The parent company in 2008 gave a loan facility to the subsidiary to support its operations. However, interest on the loan from 2009 to 2019 came to $8,000,000 after applying a thin capitalisation rule in taxation. As a result, the total amount was accrued by Yelbateng Ghana Ltd, as the company did not have money to pay the interest as agreed in the loan contract.

The total amount of the loan was $20 million. In the year 2020, the Board took a decision to relief the subsidiary of the loan obligation, meaning the loan with its interest was not going to be repaid by the subsidiary.

Required:

You have been invited as a final level candidate to advise the company on the tax implication of this arrangement. (6 marks)

The loan from the parent company to a subsidiary shall be subject to the thin capitalisation rule. The interest on the loan is tax deductible provided it is within the thin capitalisation rule.

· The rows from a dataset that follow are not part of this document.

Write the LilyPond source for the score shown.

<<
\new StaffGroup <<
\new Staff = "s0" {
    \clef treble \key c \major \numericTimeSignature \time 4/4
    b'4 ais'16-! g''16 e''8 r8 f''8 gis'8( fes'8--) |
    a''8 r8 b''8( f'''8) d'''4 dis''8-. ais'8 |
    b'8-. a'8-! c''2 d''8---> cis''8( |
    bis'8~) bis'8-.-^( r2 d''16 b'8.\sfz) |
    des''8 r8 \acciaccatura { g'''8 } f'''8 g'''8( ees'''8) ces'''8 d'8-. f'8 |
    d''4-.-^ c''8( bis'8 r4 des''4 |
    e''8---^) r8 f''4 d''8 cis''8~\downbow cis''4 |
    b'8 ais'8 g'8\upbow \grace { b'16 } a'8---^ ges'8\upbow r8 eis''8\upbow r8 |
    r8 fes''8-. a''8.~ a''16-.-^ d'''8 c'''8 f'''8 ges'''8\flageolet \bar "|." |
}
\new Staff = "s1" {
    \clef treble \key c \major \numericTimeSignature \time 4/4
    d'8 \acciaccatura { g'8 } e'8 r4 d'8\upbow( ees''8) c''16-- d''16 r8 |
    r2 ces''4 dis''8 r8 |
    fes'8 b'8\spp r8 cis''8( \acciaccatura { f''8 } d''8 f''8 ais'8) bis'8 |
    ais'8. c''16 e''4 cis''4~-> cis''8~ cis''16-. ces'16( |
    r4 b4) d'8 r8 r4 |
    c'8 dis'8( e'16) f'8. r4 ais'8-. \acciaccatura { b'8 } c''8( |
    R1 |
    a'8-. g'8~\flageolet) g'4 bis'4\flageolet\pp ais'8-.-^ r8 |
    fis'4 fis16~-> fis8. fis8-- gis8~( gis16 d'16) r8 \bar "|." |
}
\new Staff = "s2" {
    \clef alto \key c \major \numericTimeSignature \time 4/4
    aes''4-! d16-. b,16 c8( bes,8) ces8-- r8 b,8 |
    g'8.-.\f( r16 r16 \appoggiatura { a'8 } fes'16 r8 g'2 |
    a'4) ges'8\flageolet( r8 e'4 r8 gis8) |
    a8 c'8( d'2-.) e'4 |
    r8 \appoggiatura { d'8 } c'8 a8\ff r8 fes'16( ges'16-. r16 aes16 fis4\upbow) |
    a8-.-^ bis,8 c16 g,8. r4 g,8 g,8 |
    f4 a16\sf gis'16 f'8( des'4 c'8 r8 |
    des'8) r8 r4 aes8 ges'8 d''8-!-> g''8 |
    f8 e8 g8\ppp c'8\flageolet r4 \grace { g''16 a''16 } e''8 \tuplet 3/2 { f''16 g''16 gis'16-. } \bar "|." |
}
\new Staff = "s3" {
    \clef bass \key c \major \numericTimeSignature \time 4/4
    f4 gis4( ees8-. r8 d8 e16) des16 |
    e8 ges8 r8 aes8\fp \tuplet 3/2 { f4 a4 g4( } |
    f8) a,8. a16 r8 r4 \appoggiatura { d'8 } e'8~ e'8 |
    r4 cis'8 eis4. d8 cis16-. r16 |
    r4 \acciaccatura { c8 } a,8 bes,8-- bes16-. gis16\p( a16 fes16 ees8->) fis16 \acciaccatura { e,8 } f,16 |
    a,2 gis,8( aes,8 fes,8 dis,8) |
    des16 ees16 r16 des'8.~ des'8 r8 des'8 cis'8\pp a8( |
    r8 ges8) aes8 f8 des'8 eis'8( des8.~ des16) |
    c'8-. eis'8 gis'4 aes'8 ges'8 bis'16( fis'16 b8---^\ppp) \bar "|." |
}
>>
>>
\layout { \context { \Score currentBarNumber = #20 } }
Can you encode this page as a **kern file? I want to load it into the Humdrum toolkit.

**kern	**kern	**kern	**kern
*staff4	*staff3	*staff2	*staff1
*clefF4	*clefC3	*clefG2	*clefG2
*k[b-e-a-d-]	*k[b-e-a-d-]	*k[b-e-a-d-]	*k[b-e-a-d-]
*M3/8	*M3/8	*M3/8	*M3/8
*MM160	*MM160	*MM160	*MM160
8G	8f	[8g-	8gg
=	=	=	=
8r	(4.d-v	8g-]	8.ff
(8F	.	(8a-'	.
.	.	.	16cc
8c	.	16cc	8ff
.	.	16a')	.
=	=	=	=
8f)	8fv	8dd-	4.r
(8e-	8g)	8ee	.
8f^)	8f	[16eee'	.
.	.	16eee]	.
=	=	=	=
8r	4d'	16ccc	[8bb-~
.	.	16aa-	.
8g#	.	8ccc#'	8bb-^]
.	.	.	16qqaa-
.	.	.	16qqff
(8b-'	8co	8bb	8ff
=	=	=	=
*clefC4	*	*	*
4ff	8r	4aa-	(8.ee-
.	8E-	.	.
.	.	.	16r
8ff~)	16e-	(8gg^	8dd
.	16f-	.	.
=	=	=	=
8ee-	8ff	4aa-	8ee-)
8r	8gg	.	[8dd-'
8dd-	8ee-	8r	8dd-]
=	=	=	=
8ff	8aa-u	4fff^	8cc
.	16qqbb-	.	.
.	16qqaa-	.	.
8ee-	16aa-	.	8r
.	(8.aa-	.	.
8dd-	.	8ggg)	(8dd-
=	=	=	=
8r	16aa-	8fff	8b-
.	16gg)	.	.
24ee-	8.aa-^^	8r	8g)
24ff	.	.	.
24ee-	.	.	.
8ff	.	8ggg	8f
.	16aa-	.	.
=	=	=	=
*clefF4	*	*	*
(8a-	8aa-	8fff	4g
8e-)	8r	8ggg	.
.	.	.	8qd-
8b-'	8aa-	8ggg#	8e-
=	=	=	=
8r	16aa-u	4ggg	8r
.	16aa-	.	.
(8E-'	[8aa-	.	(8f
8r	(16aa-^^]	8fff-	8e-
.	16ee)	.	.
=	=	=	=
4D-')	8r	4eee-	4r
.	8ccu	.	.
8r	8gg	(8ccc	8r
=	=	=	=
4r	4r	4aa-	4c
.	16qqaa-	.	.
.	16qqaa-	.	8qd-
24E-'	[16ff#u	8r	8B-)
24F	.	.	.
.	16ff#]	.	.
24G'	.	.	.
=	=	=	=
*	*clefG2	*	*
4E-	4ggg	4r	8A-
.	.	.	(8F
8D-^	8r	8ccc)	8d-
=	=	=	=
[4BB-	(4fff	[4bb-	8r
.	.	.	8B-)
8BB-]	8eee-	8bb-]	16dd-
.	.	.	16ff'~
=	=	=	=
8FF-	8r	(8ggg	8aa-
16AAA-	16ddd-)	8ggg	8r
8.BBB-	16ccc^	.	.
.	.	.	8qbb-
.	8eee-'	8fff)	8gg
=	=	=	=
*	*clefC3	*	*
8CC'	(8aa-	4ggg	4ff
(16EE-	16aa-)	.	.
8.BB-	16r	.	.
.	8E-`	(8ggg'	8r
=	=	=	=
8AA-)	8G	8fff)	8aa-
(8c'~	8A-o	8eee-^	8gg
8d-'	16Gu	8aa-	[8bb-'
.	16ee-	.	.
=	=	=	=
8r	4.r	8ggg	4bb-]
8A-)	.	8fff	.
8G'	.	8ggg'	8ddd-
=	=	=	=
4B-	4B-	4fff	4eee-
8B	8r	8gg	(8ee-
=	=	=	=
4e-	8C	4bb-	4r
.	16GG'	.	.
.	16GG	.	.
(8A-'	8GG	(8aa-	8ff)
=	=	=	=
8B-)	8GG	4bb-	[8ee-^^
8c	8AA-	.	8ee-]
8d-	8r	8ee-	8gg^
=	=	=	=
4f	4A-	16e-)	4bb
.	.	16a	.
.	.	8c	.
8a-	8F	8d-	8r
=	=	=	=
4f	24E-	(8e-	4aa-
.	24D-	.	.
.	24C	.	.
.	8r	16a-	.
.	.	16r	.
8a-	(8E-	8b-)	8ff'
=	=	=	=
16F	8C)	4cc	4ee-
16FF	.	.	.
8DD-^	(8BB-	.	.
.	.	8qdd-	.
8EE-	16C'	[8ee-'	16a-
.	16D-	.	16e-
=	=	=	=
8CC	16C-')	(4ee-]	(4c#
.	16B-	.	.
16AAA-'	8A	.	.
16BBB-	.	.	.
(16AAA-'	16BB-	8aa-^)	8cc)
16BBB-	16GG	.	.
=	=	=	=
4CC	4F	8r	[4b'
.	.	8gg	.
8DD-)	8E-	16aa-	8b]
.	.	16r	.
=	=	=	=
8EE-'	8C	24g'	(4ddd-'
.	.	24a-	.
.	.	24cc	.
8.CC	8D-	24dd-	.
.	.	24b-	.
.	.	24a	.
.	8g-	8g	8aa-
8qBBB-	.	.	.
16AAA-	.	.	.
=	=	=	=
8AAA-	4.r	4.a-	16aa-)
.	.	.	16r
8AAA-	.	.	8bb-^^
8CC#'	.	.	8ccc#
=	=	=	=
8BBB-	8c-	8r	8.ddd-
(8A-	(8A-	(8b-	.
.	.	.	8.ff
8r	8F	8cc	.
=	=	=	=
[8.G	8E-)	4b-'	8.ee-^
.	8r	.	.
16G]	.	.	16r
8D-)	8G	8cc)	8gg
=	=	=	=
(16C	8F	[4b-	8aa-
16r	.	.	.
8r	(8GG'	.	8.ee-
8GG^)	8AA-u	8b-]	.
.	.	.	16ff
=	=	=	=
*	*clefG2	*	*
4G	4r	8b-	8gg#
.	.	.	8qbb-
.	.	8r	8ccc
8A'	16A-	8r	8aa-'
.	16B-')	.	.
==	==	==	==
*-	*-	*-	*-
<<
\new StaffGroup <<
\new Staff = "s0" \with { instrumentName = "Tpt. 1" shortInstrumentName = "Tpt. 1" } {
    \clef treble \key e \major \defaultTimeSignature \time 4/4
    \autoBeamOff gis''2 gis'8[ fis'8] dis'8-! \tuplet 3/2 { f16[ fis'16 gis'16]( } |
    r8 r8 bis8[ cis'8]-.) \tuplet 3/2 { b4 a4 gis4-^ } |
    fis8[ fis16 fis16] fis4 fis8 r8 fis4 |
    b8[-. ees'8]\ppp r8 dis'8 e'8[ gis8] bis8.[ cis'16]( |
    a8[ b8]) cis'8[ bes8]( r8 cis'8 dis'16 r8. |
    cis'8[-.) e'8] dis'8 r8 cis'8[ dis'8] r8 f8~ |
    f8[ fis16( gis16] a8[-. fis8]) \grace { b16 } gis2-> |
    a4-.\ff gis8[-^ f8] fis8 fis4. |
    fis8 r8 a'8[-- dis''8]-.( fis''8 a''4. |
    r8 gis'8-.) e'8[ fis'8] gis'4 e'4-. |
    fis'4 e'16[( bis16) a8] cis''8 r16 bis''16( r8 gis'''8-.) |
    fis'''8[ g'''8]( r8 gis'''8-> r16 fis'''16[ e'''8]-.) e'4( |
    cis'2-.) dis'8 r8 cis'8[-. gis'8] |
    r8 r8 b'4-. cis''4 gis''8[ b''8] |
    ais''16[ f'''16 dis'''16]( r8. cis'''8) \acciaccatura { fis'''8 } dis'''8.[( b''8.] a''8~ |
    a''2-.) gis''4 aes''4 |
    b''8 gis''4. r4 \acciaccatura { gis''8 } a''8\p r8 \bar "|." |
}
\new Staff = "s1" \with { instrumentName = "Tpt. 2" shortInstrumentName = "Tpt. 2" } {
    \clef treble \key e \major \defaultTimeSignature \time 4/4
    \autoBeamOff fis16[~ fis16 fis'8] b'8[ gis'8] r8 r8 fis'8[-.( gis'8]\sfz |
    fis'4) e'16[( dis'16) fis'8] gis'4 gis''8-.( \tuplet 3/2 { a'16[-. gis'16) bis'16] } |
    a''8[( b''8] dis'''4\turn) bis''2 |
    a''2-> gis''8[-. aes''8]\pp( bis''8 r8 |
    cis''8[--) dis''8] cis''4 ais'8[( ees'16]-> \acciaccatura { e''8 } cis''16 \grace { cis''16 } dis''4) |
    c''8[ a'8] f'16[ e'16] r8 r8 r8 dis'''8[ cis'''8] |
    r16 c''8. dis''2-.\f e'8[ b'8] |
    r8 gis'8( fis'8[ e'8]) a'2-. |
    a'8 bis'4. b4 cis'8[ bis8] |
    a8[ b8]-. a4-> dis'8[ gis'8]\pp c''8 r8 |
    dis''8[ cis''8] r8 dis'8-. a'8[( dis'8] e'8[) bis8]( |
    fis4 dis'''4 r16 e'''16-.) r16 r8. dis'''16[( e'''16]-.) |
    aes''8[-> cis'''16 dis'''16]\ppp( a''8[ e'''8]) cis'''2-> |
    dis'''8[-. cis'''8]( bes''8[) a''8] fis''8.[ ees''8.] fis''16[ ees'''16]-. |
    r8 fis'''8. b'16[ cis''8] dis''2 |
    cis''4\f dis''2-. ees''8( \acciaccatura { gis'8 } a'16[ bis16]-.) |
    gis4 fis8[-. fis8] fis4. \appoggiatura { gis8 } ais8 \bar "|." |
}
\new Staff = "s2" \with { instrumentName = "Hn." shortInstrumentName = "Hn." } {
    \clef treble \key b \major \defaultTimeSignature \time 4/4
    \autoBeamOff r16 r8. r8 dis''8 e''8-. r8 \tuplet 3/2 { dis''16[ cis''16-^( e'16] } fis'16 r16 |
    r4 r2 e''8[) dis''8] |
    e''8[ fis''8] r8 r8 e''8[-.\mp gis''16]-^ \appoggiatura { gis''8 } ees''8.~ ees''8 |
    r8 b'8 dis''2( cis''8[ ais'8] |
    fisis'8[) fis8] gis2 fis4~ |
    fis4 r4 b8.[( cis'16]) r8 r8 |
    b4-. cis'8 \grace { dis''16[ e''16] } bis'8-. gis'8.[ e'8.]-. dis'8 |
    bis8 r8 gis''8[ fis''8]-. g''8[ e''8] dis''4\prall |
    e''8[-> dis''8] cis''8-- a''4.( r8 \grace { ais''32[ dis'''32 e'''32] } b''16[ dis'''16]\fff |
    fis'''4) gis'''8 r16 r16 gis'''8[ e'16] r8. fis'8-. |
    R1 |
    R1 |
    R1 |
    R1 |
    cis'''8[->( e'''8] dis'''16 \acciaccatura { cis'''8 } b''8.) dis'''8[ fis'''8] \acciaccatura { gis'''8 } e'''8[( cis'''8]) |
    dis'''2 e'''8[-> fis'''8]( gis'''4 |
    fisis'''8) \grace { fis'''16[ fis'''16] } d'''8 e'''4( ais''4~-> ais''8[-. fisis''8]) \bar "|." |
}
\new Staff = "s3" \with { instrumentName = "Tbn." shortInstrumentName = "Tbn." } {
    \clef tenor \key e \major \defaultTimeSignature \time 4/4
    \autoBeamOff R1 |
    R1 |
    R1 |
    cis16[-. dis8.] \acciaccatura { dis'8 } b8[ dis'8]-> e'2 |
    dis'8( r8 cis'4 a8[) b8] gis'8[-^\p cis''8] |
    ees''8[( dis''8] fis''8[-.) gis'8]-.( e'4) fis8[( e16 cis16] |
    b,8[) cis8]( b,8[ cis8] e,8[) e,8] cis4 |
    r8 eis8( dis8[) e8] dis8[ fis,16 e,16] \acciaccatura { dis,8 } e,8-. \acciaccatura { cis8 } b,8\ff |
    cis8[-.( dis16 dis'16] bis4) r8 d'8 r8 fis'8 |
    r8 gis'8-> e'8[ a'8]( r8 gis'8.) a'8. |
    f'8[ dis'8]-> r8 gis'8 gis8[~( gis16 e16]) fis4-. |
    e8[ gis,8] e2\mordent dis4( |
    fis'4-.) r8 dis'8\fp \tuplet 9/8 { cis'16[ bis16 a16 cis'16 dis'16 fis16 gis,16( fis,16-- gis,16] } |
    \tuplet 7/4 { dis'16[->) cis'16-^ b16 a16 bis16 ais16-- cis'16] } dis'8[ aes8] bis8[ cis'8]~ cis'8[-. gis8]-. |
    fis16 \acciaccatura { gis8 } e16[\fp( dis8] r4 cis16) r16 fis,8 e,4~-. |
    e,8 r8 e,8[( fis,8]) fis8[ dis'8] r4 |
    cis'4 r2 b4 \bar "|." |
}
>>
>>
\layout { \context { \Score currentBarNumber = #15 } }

With the accumulated interest of $8,000,000 and a loan amount of $20 million forgiven by the parent company, both become income in the books of Yelbateng Ghana limited and therefore taxable.

Tax implication

The withholding tax on the amount of interest on the loan shall be deducted and paid to the Ghana Revenue Authority in line with the tax provision.

Additionally, the amount of $800,000 forgiven and the loan of $20 million shall be treated as income in the company’s books for tax purposes.